### Work item:
Below are the records. List every line holding the word "issued".

### Data listing:
--------

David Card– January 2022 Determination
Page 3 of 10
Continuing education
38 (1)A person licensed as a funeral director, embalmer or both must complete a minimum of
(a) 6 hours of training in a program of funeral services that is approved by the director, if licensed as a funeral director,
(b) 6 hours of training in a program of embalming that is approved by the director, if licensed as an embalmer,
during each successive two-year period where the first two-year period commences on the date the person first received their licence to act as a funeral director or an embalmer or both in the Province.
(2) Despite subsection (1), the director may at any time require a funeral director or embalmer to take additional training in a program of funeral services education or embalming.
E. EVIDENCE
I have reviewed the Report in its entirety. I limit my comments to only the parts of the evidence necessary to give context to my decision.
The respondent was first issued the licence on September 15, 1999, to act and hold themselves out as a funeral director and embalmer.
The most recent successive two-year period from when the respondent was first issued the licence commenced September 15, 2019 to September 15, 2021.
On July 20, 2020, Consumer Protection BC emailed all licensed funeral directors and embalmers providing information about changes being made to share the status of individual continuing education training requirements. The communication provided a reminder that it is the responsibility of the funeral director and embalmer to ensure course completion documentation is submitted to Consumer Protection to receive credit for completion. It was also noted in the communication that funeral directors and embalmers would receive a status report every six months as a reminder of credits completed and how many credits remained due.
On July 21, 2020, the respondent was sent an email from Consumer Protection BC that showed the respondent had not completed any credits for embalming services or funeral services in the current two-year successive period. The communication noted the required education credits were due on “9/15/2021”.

--------

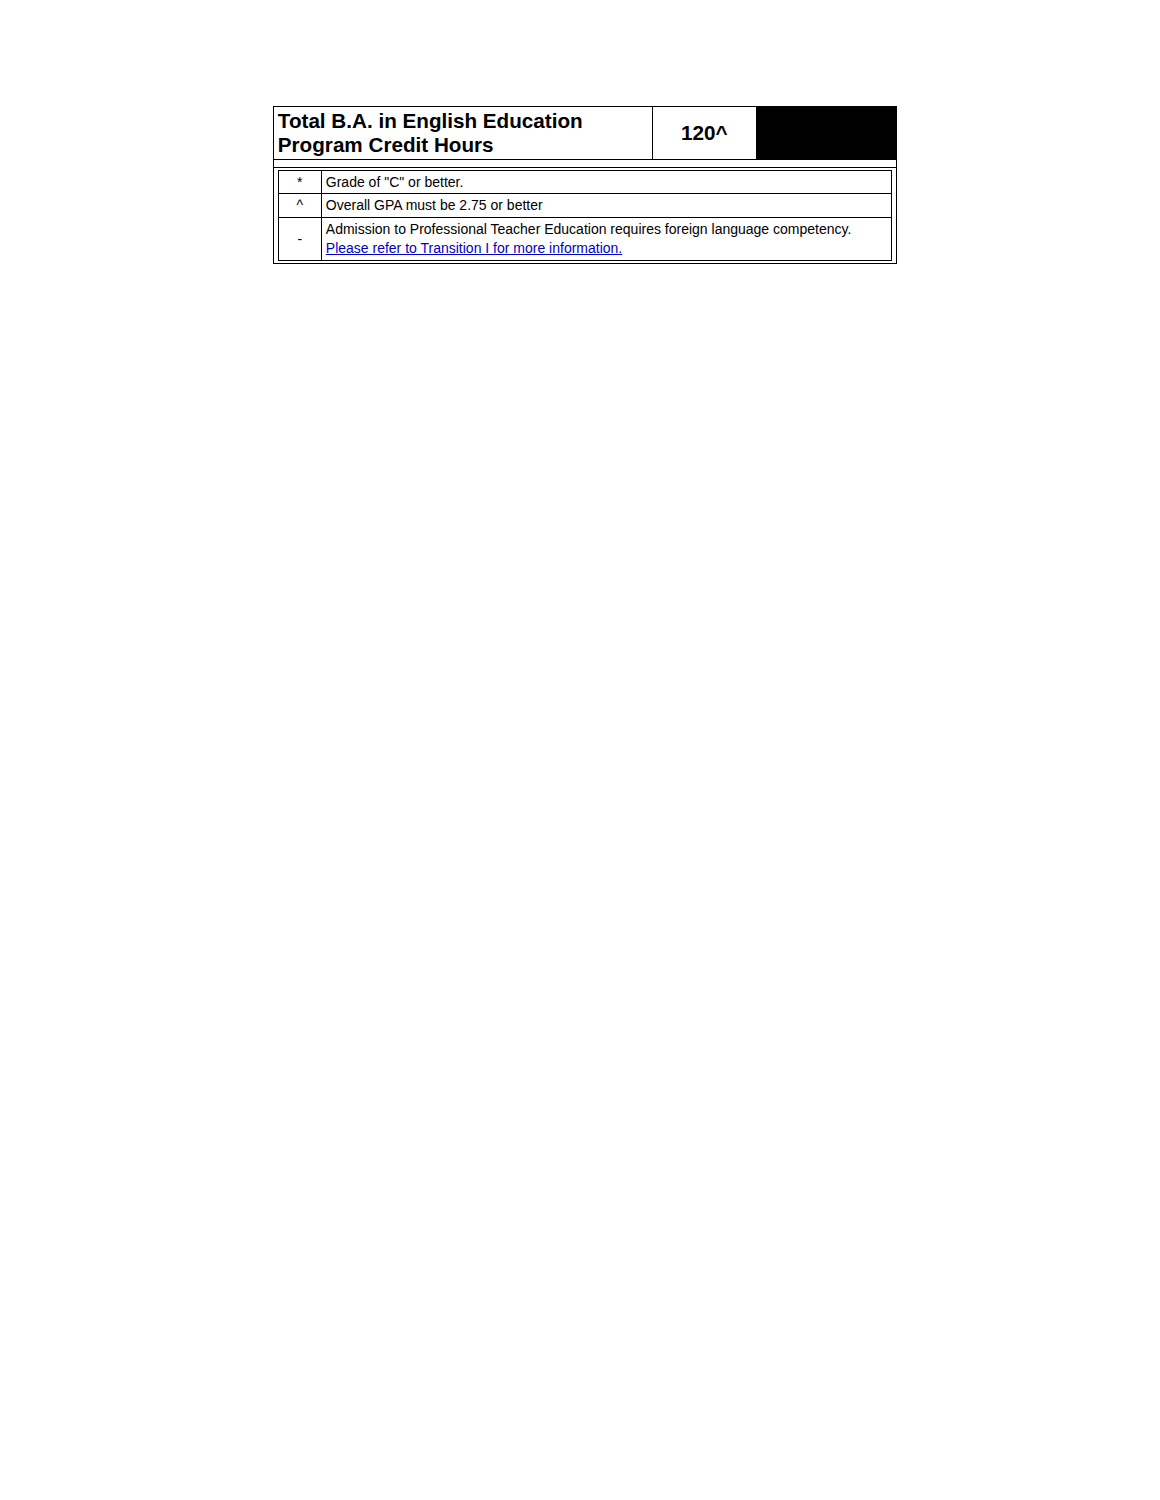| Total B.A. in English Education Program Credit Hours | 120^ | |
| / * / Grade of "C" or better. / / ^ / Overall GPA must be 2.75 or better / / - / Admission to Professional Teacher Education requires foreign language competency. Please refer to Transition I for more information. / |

--------

### Exercise solution:
The respondent was first issued the licence on September 15, 1999, to act and hold themselves out as a funeral director and embalmer.
The most recent successive two-year period from when the respondent was first issued the licence commenced September 15, 2019 to September 15, 2021.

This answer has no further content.